May 30, 2012 – Taking horses to the slaughterhouse may sound barbaric, especially in the United States, but that might not be such a bad idea, especially for horses that no longer serve a useful purpose, says an equestrian assistant at Fort Valley State University. The main concerns for those in the equestrian industry are how to transport and process the animals in a safe, humane manner.
Sara Dzimianski, interim equine program assistant at FVSU, made a presentation May 7 entitled “Effects of the Cessation of Horse Slaughter on Horse Welfare in the United States.” The presentation was part of FVSU’s College of Agriculture, Family Sciences and Technology monthly research seminar program.
Approximately 20 faculty, staff and students attended the seminar held in FVSU’sHouston Stallworth Agricultural Research Building. Dzimianski wanted to raise awareness among the scientific community at Fort Valley State of arguments, both pro and con, for slaughter, and the effects of a horse slaughter ban.
“The positive effects of having regulated slaughter is to have a place for horses to go at the end of their useful lives, or if they are unmanageable or otherwise not useful rather than starve or be neglected,” Dzimianski said.
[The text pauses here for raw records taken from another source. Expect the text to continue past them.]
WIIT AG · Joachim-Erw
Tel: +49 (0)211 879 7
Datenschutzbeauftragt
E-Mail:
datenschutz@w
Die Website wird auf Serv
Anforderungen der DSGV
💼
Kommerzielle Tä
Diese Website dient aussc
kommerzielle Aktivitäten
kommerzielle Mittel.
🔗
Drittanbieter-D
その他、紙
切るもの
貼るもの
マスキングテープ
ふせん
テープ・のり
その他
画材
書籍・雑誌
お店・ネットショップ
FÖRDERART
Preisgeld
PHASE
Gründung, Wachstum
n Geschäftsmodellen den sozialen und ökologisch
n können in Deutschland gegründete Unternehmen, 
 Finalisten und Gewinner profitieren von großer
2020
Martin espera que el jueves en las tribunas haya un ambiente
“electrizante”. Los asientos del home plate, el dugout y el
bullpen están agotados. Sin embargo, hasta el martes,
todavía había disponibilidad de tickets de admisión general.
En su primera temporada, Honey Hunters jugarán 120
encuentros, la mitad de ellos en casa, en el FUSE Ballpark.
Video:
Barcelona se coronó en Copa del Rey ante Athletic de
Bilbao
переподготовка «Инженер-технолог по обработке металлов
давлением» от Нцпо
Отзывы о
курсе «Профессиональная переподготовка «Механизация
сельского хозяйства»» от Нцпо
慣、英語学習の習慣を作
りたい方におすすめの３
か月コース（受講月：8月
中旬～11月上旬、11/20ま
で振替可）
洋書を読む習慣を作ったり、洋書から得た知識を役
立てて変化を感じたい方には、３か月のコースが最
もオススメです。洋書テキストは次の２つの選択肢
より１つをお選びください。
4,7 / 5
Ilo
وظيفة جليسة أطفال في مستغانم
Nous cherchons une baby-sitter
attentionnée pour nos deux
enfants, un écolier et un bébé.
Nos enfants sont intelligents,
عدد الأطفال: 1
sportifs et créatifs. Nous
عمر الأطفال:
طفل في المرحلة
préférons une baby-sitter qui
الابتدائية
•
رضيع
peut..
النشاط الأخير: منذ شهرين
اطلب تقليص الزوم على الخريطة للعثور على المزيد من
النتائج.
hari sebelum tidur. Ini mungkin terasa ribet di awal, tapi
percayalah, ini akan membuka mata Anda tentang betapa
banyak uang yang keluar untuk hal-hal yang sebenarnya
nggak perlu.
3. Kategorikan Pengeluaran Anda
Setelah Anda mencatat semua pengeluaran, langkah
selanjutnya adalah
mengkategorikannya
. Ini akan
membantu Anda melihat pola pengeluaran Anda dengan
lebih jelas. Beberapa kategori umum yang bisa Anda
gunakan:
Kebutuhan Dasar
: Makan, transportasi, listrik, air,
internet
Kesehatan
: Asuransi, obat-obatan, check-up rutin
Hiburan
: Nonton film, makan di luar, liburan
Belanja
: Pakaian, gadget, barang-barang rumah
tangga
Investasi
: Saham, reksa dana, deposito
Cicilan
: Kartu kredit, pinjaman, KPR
She said that public opinion, which considers horses to be companion animals like dogs and cats, is the main impasse preventing horse slaughter facilities from being constructed in the U.S. “This causes people to have a visceral reaction when talking about horse slaughter,” she said.
There is also a negative effect for not having horse processing plants. “It presents a problem to people in the horse industry, because there is practically no market for low-end horses,” Dzimianski said. “You can go to [an] auction and buy a goat for more than you can buy a horse for.” She says that low-end horses are animals that do not have a fancy pedigree or is a horse that is at the end of its useful life because it is lame, has behavioral issues, has never been trained or has no breeding value.
Dzimianski also said that facilities used to save old horses are running near or over capacity, but a horse slaughter plant, if run in a humane fashion (such as those that deal with beef, chicken or pork) could help ease burdens these operations face associated with maintaining a facility.
In Europe and Asia, horse meat is considered a delicacy. The older a horse is the more tender the meat, which is different from cattle, which has tougher meat as the animal gets older. Horse meat is not sold in the U.S., mainly due to public opinion. When asked if horse meat is harmful to the human body Dzimianski said, “No, not any more than any other red meat.”
Her presentation is part of FVSU’s College of Agriculture, Family Sciences and Technology monthly research seminar program started in 2008 by Dr. Mahipal Singh, an assistant professor for FVSU’s College of Agriculture, Family Sciences and Technology. He developed this forum to provide FVSU students and faculty an opportunity to share their work.